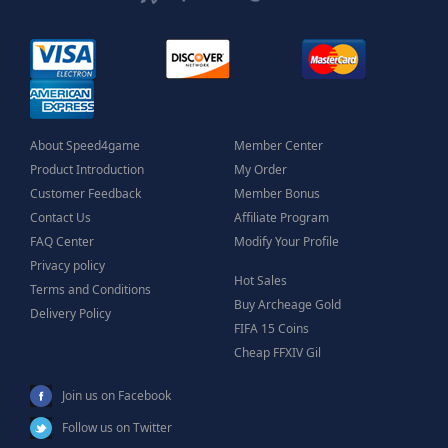
About Speed4game
Member Center
Product Introduction
My Order
Customer Feedback
Member Bonus
Contact Us
Affiliate Program
FAQ Center
Modify Your Profile
Privacy policy
Hot Sales
Terms and Conditions
Buy Archeage Gold
Delivery Policy
FIFA 15 Coins
Cheap FFXIV Gil
Join us on Facebook
Follow us on Twitter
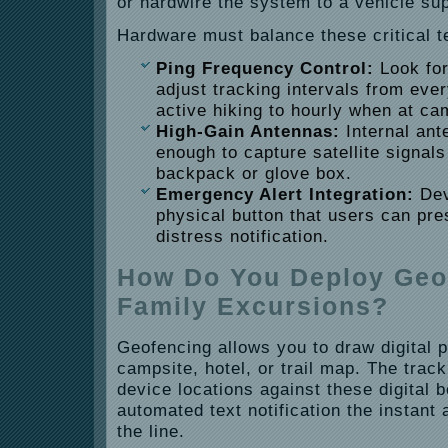
or hardwire the system to a vehicle sup
Hardware must balance these critical te
Ping Frequency Control:
Look for
adjust tracking intervals from eve
active hiking to hourly when at ca
High-Gain Antennas:
Internal ant
enough to capture satellite signal
backpack or glove box.
Emergency Alert Integration:
Dev
physical button that users can pr
distress notification.
How Do You Deploy Geof
Family Excursions?
Geofencing allows you to draw digital 
campsite, hotel, or trail map. The trac
device locations against these digital 
automated text notification the instan
the line.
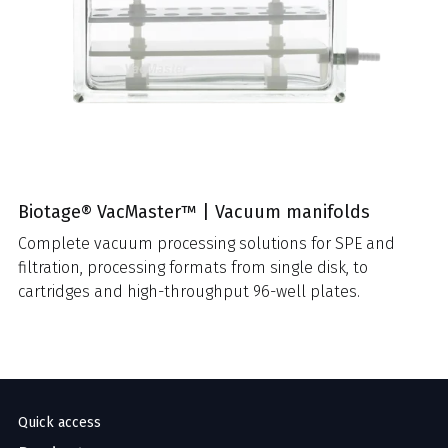
Biotage® VacMaster™ | Vacuum manifolds
Complete vacuum processing solutions for SPE and
filtration, processing formats from single disk, to
cartridges and high-throughput 96-well plates.
Quick access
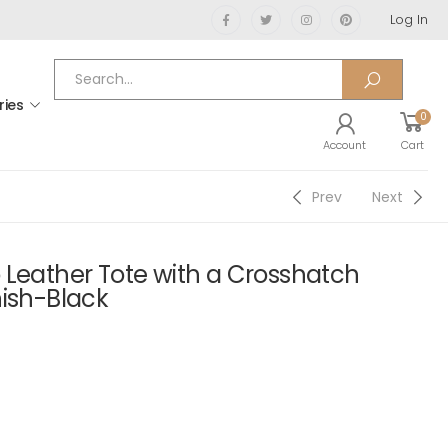
Log In
ries
0
Account
Cart
Prev
Next
 Leather Tote with a Crosshatch
nish-Black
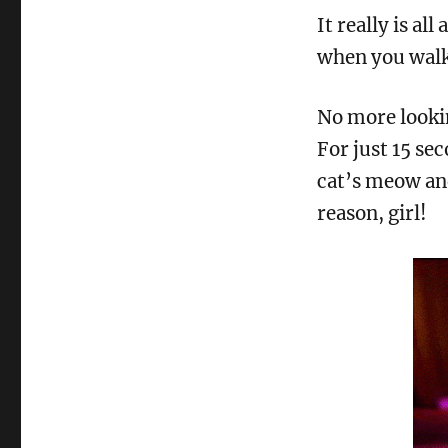
It really is a
when you walk 
No more lookin
For just 15 se
cat’s meow an
reason, girl!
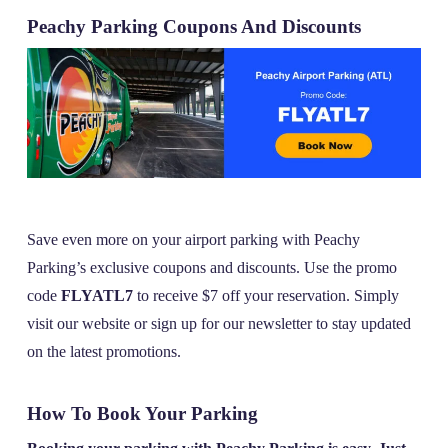
Peachy Parking Coupons And Discounts
Save even more on your airport parking with Peachy
Parking’s exclusive coupons and discounts. Use the promo
code
FLYATL7
to receive $7 off your reservation. Simply
visit our website or sign up for our newsletter to stay updated
on the latest promotions.
How To Book Your Parking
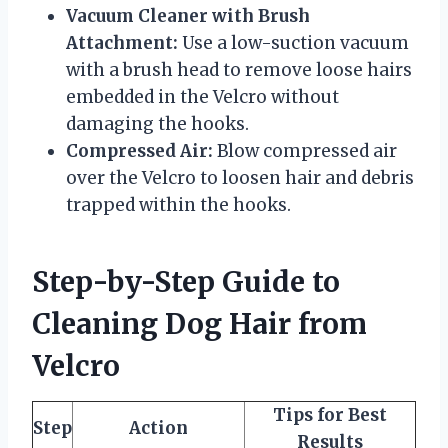
Vacuum Cleaner with Brush
Attachment:
Use a low-suction vacuum
with a brush head to remove loose hairs
embedded in the Velcro without
damaging the hooks.
Compressed Air:
Blow compressed air
over the Velcro to loosen hair and debris
trapped within the hooks.
Step-by-Step Guide to
Cleaning Dog Hair from
Velcro
Tips for Best
Step
Action
Results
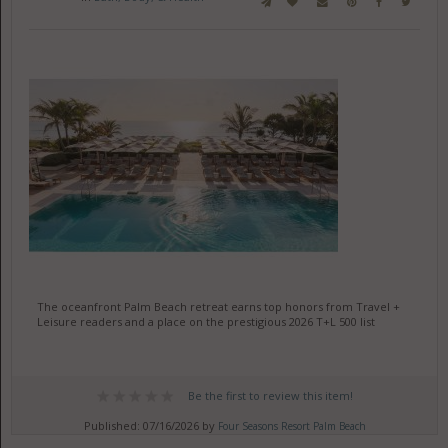
The oceanfront Palm Beach retreat earns top honors from Travel +
Leisure readers and a place on the prestigious 2026 T+L 500 list
Be the first to review this item!
Published: 07/16/2026 by
Four Seasons Resort Palm Beach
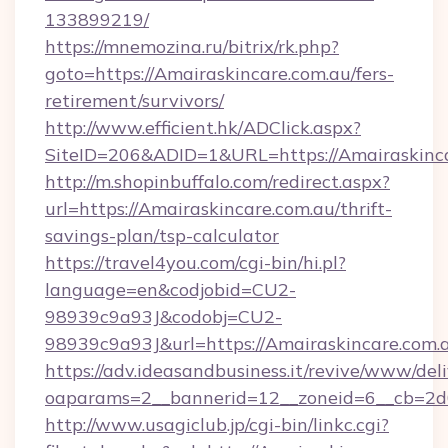
133899219/
https://mnemozina.ru/bitrix/rk.php?
goto=https://Amairaskincare.com.au/fers-
retirement/survivors/
http://www.efficient.hk/ADClick.aspx?
SiteID=206&ADID=1&URL=https://Amairaskinc
http://m.shopinbuffalo.com/redirect.aspx?
url=https://Amairaskincare.com.au/thrift-
savings-plan/tsp-calculator
https://travel4you.com/cgi-bin/hi.pl?
language=en&codjobid=CU2-
98939c9a93J&codobj=CU2-
98939c9a93J&url=https://Amairaskincare.com.
https://adv.ideasandbusiness.it/revive/www/del
oaparams=2__bannerid=12__zoneid=6__cb=2d0
http://www.usagiclub.jp/cgi-bin/linkc.cgi?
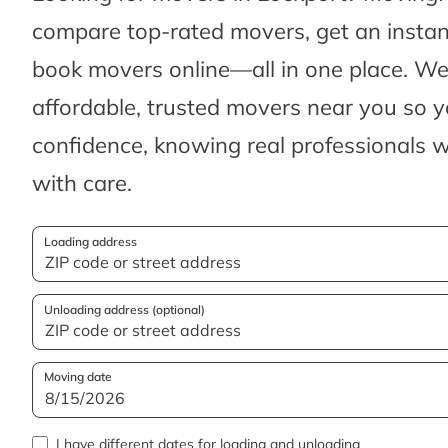
compare top-rated movers, get an insta
book movers online—all in one place. We’
affordable, trusted movers near you so 
confidence, knowing real professionals w
with care.
Loading address
Unloading address (optional)
Moving date
I have different dates for loading and unloading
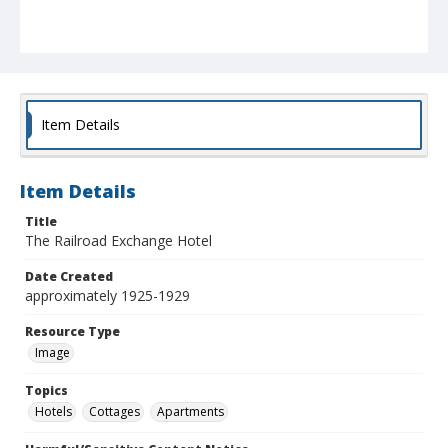
Item Details
Item Details
Title
The Railroad Exchange Hotel
Date Created
approximately 1925-1929
Resource Type
Image
Topics
Hotels
Cottages
Apartments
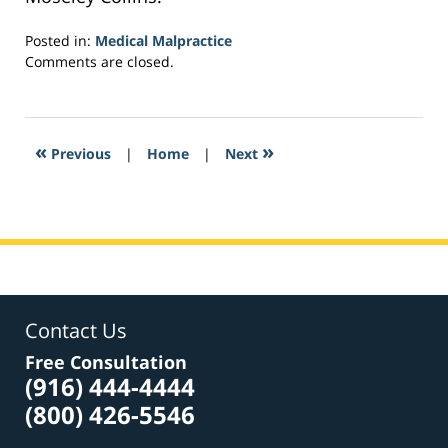
Posted in:
Medical Malpractice
Updated:
Comments are closed.
February
26,
2017
9:46
«
»
Previous
|
Home
|
Next
am
Contact Us
Free Consultation
(916) 444-4444
(800) 426-5546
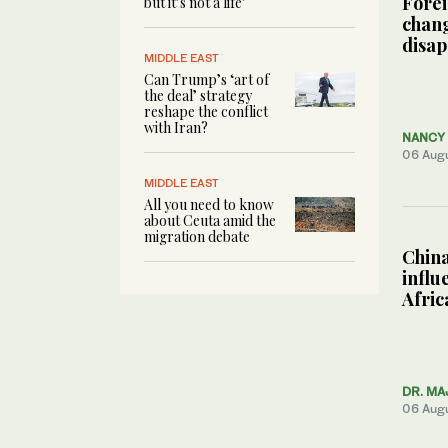
Forei
but it’s not a life’
chang
disa
MIDDLE EAST
Can Trump’s ‘art of
the deal’ strategy
reshape the conflict
with Iran?
NANCY 
06 Aug
MIDDLE EAST
All you need to know
about Ceuta amid the
migration debate
China
influ
Afric
DR. MA
06 Aug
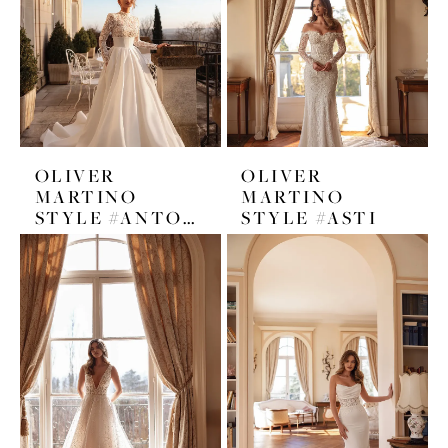
OLIVER
OLIVER
MARTINO
MARTINO
STYLE #ANTONETA
STYLE #ASTI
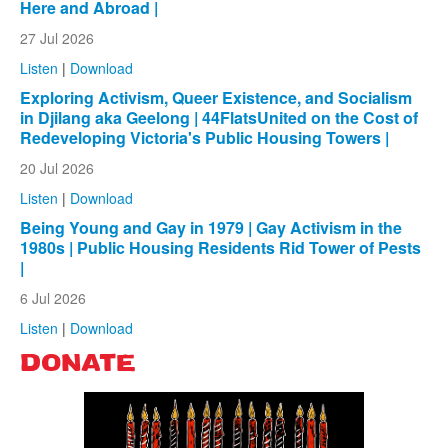
Here and Abroad |
27 Jul 2026
Listen
|
Download
Exploring Activism, Queer Existence, and Socialism
in Djilang aka Geelong | 44FlatsUnited on the Cost of
Redeveloping Victoria's Public Housing Towers |
20 Jul 2026
Listen
|
Download
Being Young and Gay in 1979 | Gay Activism in the
1980s | Public Housing Residents Rid Tower of Pests
|
6 Jul 2026
Listen
|
Download
DONATE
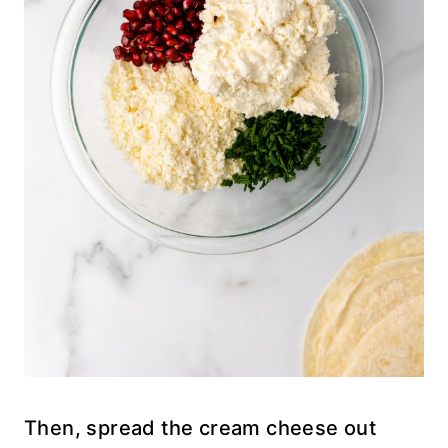
Then, spread the cream cheese out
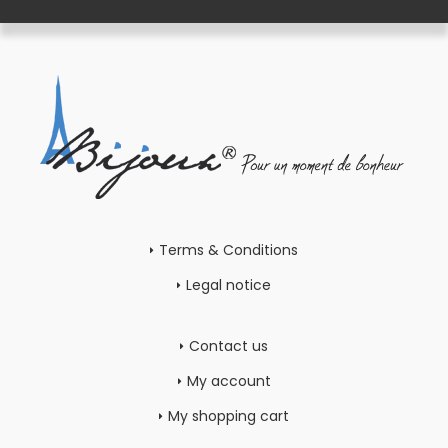
Terms & Conditions
Legal notice
Contact us
My account
My shopping cart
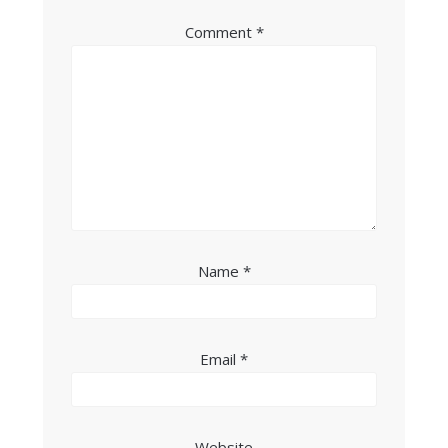
Comment
*
Name
*
Email
*
Website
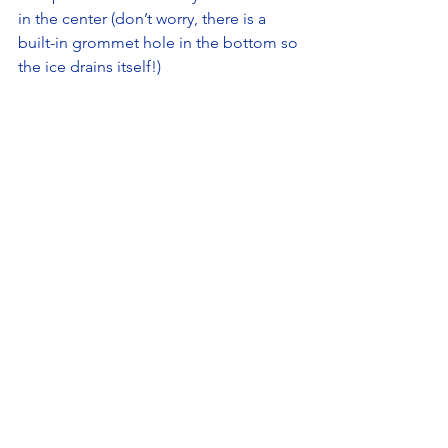
in the center (don’t worry, there is a 
built-in grommet hole in the bottom so 
the ice drains itself!)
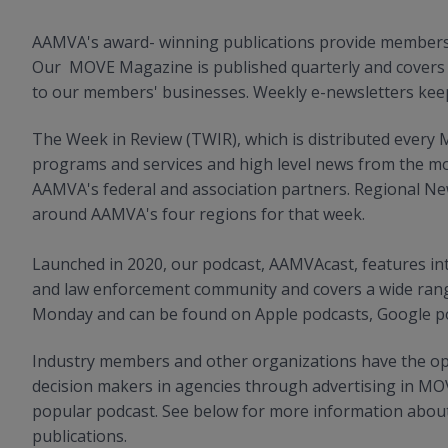
AAMVA's award- winning publications provide members w
Our MOVE Magazine is published quarterly and covers i
to our members' businesses. Weekly e-newsletters kee
The Week in Review (TWIR), which is distributed ever
programs and services and high level news from the mo
AAMVA's federal and association partners. Regional News
around AAMVA's four regions for that week.
Launched in 2020, our podcast, AAMVAcast, features int
and law enforcement community and covers a wide rang
Monday and can be found on Apple podcasts, Google pod
Industry members and other organizations have the opp
decision makers in agencies through advertising in M
popular podcast. See below for more information about
publications.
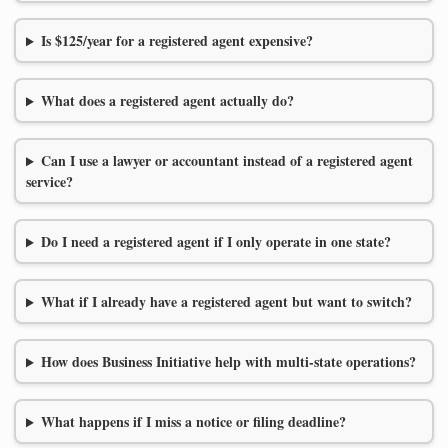
Is $125/year for a registered agent expensive?
What does a registered agent actually do?
Can I use a lawyer or accountant instead of a registered agent
service?
Do I need a registered agent if I only operate in one state?
What if I already have a registered agent but want to switch?
How does Business Initiative help with multi-state operations?
What happens if I miss a notice or filing deadline?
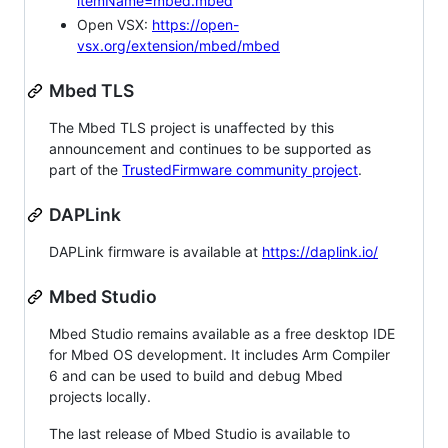
itemName=mbed.mbed
Open VSX:
https://open-
vsx.org/extension/mbed/mbed
Mbed TLS
The Mbed TLS project is unaffected by this
announcement and continues to be supported as
part of the
TrustedFirmware community project
.
DAPLink
DAPLink firmware is available at
https://daplink.io/
Mbed Studio
Mbed Studio remains available as a free desktop IDE
for Mbed OS development. It includes Arm Compiler
6 and can be used to build and debug Mbed
projects locally.
The last release of Mbed Studio is available to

Problem description: Convert the lines from the one containing "Terms & Conditions" through the one containing "the ice drains itself!)", both included, into a Markdown table with the columns Row and Line. Give each line a row number, and leave out blank lines and the pictures.

Final answer:
| Row | Line |
|---|---|
| 1 | Terms & Conditions |
| 2 | Legal notice |
| 3 | Contact us |
| 4 | My account |
| 5 | My shopping cart |
| 6 | Comment |
| 7 | * |
| 8 | Name |
| 9 | * |
| 10 | Email |
| 11 | * |
| 12 | Website |
| 13 | in the center (don’t worry, there is a  |
| 14 | built-in grommet hole in the bottom so  |
| 15 | the ice drains itself!) |